Required work
Pull out each line below that contains the word "chart", treating uppercase and lowercase as different.

Figure understanding tasks
=== Section Start ===

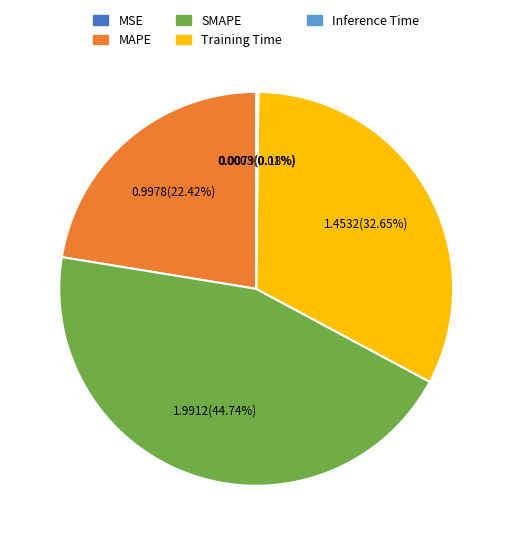

Which has a higher value, MAPE or SMAPE?

SMAPE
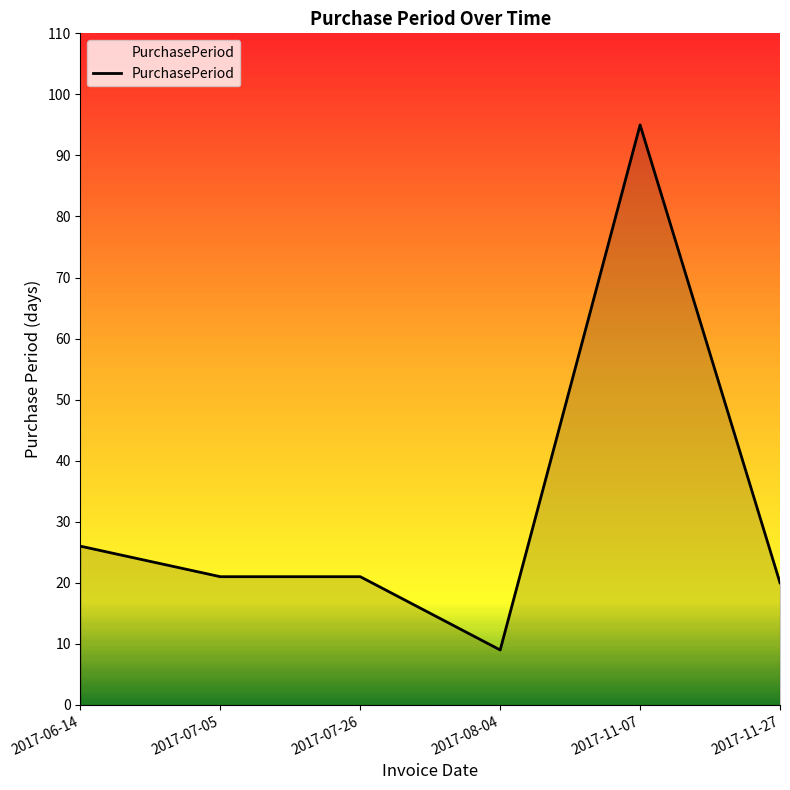

How many categories are shown in the chart?

6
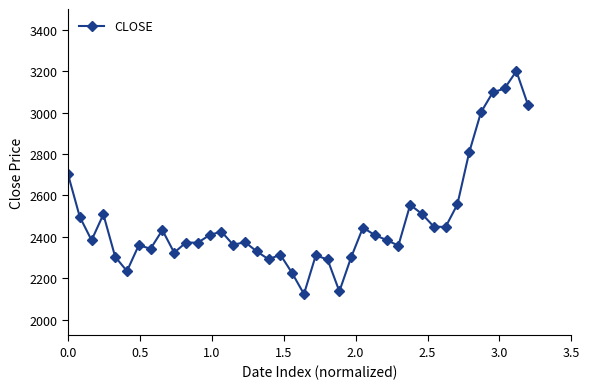

What is the average value?

2477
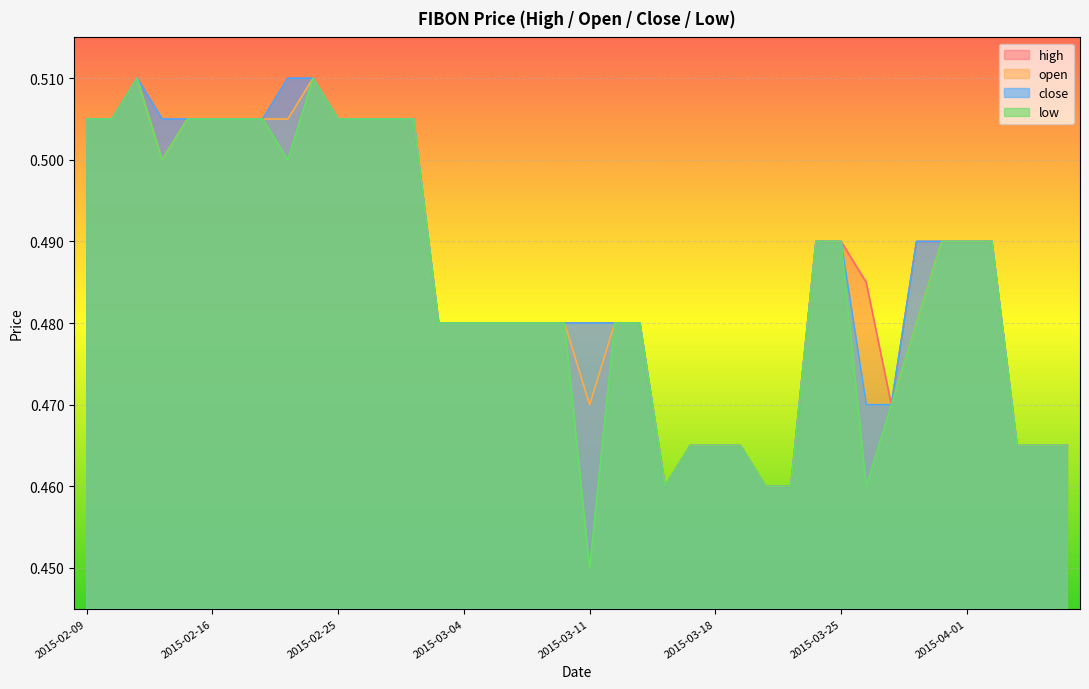

True or false: open and close intersect in this chart.

False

=== Section End ===

Task output
How many categories are shown in the chart?
True or false: open and close intersect in this chart.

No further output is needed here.